- _TEXT SEGMENT_:

** START **

“How much money could you waste if you let that shower head drip, drip, drip?©iStockphoto.com/sorsillo
The constant drip of a leaky shower head is a bit like a nagging conscience, telling you something is wrong. Consider this — a shower head that leaks 10 drips every minute loses almost 2 gallons (7.6 liters) of water every day. Now, that might not seem like a lot to us, but it can add up in the long run. If you left that shower head dripping for an entire year, you would lose more than 1,000 gallons (3,785 liters) of water. But how much would that water cost you?
According to the American Water Works Association, the average price of water per gallon in the United States is $0.002 — less than a penny. Letting a year’s worth of water drip through the drain would cost you about $1.50. Again, that’s about the price of a small cup of coffee, but it’s good, clean water that you could have used to make your own coffee.
You also have to think about where the water goes once it drips out and away from your home. Clean water that slips down the drain is treated as sewage by your water company. That means more work for the treatment plant, more energy used, and more disinfectants added (especially chlorine, which raises environmental concerns). That cheap water soon gets expensive.
And finally, chances are you aren’t the only one in your region with a leaky shower head. Multiply 2 gallons per day by a few thousand homes and you can imagine the strain on the ecosystem.
You can’t single-handedly solve these water worries, but you don’t have to be part of the problem. Fixing a leaky shower head is fairly easy and inexpensive. Repairs quickly pay for themselves in money saved. Replace any older shower heads, especially those installed before the 1990s, whether or not they’re leaky. Newer models save you up to 3 gallons (11.4 liters) of water per minute. Low-flow shower heads can save even more.

** END **

Data items:

** START **

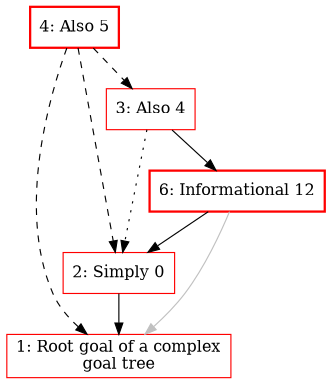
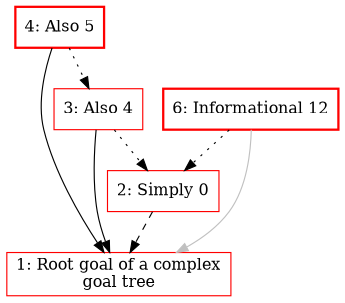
  digraph {
    node [color=red shape=box]
    edge [color=black]
    n1 [label="1: Root goal of a complex\ngoal tree"]
    n2 [label="2: Simply 0"]
    n3 [label="3: Also 4"]
    n4 [label="4: Also 5" style=bold]
    n5 [label="6: Informational 12" style=bold]
-   n2 -> n1
-   n3 -> n5
+   n2 -> n1 [style=dashed]
+   n3 -> n1
    n3 -> n2 [style=dotted]
-   n4 -> n1 [style=dashed]
-   n4 -> n2 [style=dashed]
-   n4 -> n3 [style=dashed]
+   n4 -> n1
+   n4 -> n3 [style=dotted]
    n5 -> n1 [color=gray]
-   n5 -> n2 [style=solid]
+   n5 -> n2 [style=dotted]
  }
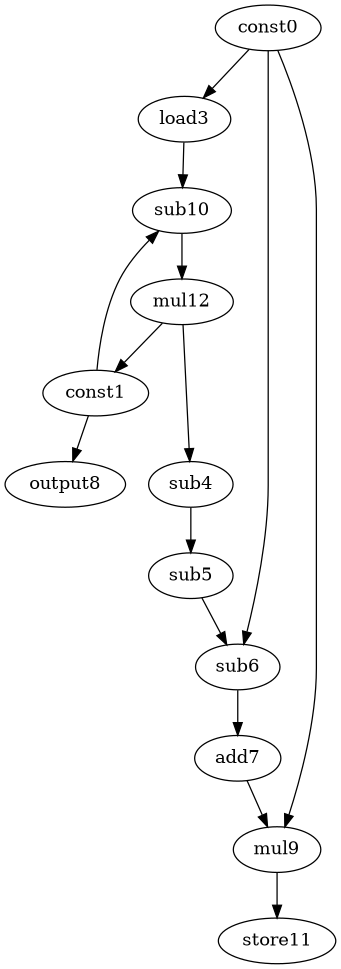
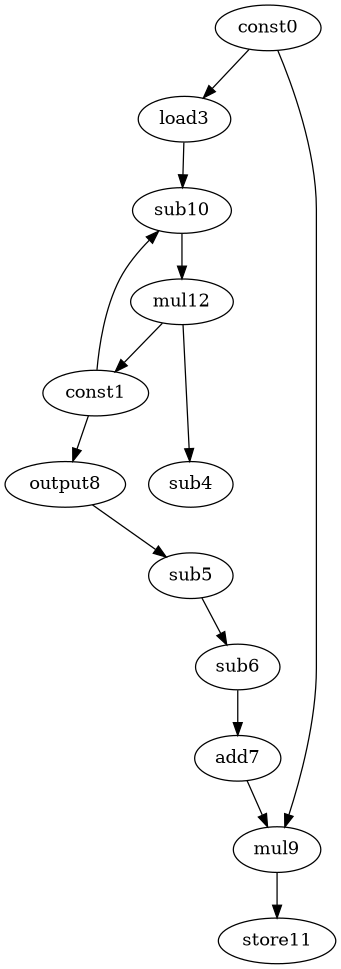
  digraph {
    node [opcode=sub]
    edge [operand=0]
    const0 [opcode=const]
    load3 [opcode=load]
    sub6
    mul9 [opcode=mul]
    sub10
    sub5
    add7 [opcode=add]
    store11 [opcode=store]
    const1 [opcode=const]
    output8 [opcode=output]
    mul12 [opcode=mul]
    sub4
    const0 -> load3
-   const0 -> sub6
    const0 -> mul9
    load3 -> sub10 [operand=1]
    sub6 -> add7 [operand=1]
    mul9 -> store11
    sub10 -> mul12 [operand=1]
    sub5 -> sub6 [operand=1]
    add7 -> mul9 [operand=1]
    const1 -> sub10
    const1 -> output8
    mul12 -> const1
    mul12 -> sub4 [operand=1]
-   sub4 -> sub5 [operand=1]
+   output8 -> sub5 [operand=1]
  }
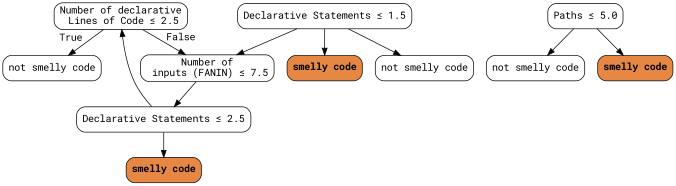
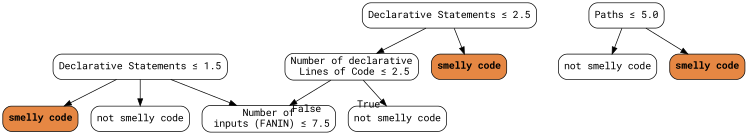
  digraph {
    fontname="Roboto Mono"
    node [color=black fillcolor="#FFFFFF" fontname="Roboto Mono" shape=box style="filled, rounded"]
    edge [fontname="Roboto Mono"]
    n1 [label=<Number of declarative<br/> Lines of Code &le; 2.5>]
    n2 [label=<not smelly code>]
    n3 [label=<Number of<br/> inputs (FANIN) &le; 7.5>]
    n4 [label=<Declarative Statements &le; 2.5>]
    n5 [label=<Declarative Statements &le; 1.5>]
    n6 [fillcolor="#e68743" label=<<b>smelly code</b>>]
    n7 [label=<not smelly code>]
    n8 [fillcolor="#e68743" label=<<b>smelly code</b>>]
    n9 [label=<Paths &le; 5.0>]
    n10 [label=<not smelly code>]
    n11 [fillcolor="#e68743" label=<<b>smelly code</b>>]
    n1 -> n2 [headlabel=True labelangle=45 labeldistance=2.5]
    n1 -> n3 [headlabel=False labelangle=-45 labeldistance=2.5]
-   n3 -> n4
    n4 -> n1
    n4 -> n8
    n5 -> n3
    n5 -> n6
    n5 -> n7
    n9 -> n10
    n9 -> n11
  }
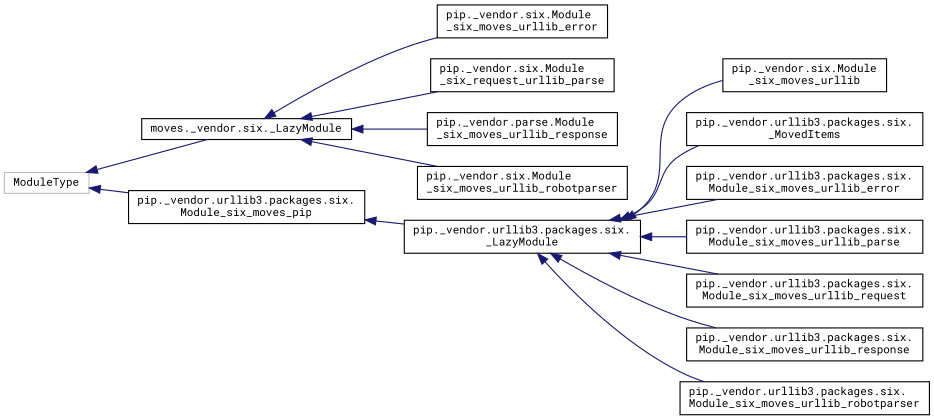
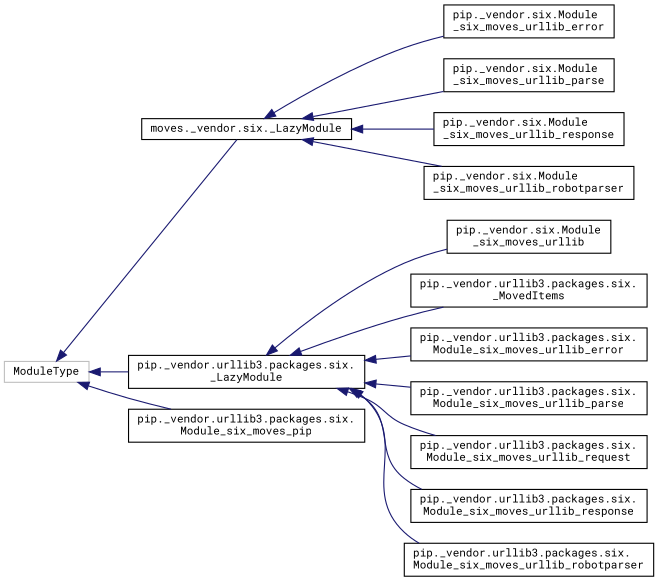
  digraph {
    fontname="Roboto Mono"
    rankdir=LR
    node [color=black fillcolor=white fontname="Roboto Mono" fontsize=10 shape=record style=filled]
    edge [color=midnightblue dir=back fontname="Roboto Mono" fontsize=10 labelfontname=Helvetica labelfontsize=10 style=solid]
    n1 [color=grey75 height=0.2 label=ModuleType width=0.4]
    n2 [height=0.2 label="moves._vendor.six._LazyModule" width=0.4]
    n3 [height=0.2 label="pip._vendor.urllib3.packages.six.\l_LazyModule" width=0.4]
    n4 [height=0.2 label="pip._vendor.urllib3.packages.six.\lModule_six_moves_pip" width=0.4]
    n5 [height=0.2 label="pip._vendor.six.Module\l_six_moves_urllib_error" width=0.4]
-   n6 [height=0.2 label="pip._vendor.six.Module\l_six_request_urllib_parse" width=0.4]
-   n7 [height=0.2 label="pip._vendor.parse.Module\l_six_moves_urllib_response" width=0.4]
+   n6 [height=0.2 label="pip._vendor.six.Module\l_six_moves_urllib_parse" width=0.4]
+   n7 [height=0.2 label="pip._vendor.six.Module\l_six_moves_urllib_response" width=0.4]
    n8 [height=0.2 label="pip._vendor.six.Module\l_six_moves_urllib_robotparser" width=0.4]
    n9 [height=0.2 label="pip._vendor.six.Module\l_six_moves_urllib" width=0.4]
    n10 [height=0.2 label="pip._vendor.urllib3.packages.six.\l_MovedItems" width=0.4]
    n11 [height=0.2 label="pip._vendor.urllib3.packages.six.\lModule_six_moves_urllib_error" width=0.4]
    n12 [height=0.2 label="pip._vendor.urllib3.packages.six.\lModule_six_moves_urllib_parse" width=0.4]
    n13 [height=0.2 label="pip._vendor.urllib3.packages.six.\lModule_six_moves_urllib_request" width=0.4]
    n14 [height=0.2 label="pip._vendor.urllib3.packages.six.\lModule_six_moves_urllib_response" width=0.4]
    n15 [height=0.2 label="pip._vendor.urllib3.packages.six.\lModule_six_moves_urllib_robotparser" width=0.4]
    n1 -> n2
-   n4 -> n3
+   n1 -> n3
    n1 -> n4
    n2 -> n5
    n2 -> n6
    n2 -> n7
    n2 -> n8
    n3 -> n9
    n3 -> n10
    n3 -> n11
    n3 -> n12
    n3 -> n13
    n3 -> n14
    n3 -> n15
  }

** END **

- _PROBLEMS TO WORK ON_:
• A. Output the text on leaky shower heads between "You can’t single-handedly" and "save even more.", inclusive.
• B. Return, unchanged, the lines of the data items from their first line through the line holding "n4 -> n1 [style=dashed]", inclusive, leaving out the pictures.

- _COMPLETE ANSWERS_:
• A.
You can’t single-handedly solve these water worries, but you don’t have to be part of the problem. Fixing a leaky shower head is fairly easy and inexpensive. Repairs quickly pay for themselves in money saved. Replace any older shower heads, especially those installed before the 1990s, whether or not they’re leaky. Newer models save you up to 3 gallons (11.4 liters) of water per minute. Low-flow shower heads can save even more.

• B.
  digraph {
    node [color=red shape=box]
    edge [color=black]
    n1 [label="1: Root goal of a complex\ngoal tree"]
    n2 [label="2: Simply 0"]
    n3 [label="3: Also 4"]
    n4 [label="4: Also 5" style=bold]
    n5 [label="6: Informational 12" style=bold]
-   n2 -> n1
-   n3 -> n5
+   n2 -> n1 [style=dashed]
+   n3 -> n1
    n3 -> n2 [style=dotted]
-   n4 -> n1 [style=dashed]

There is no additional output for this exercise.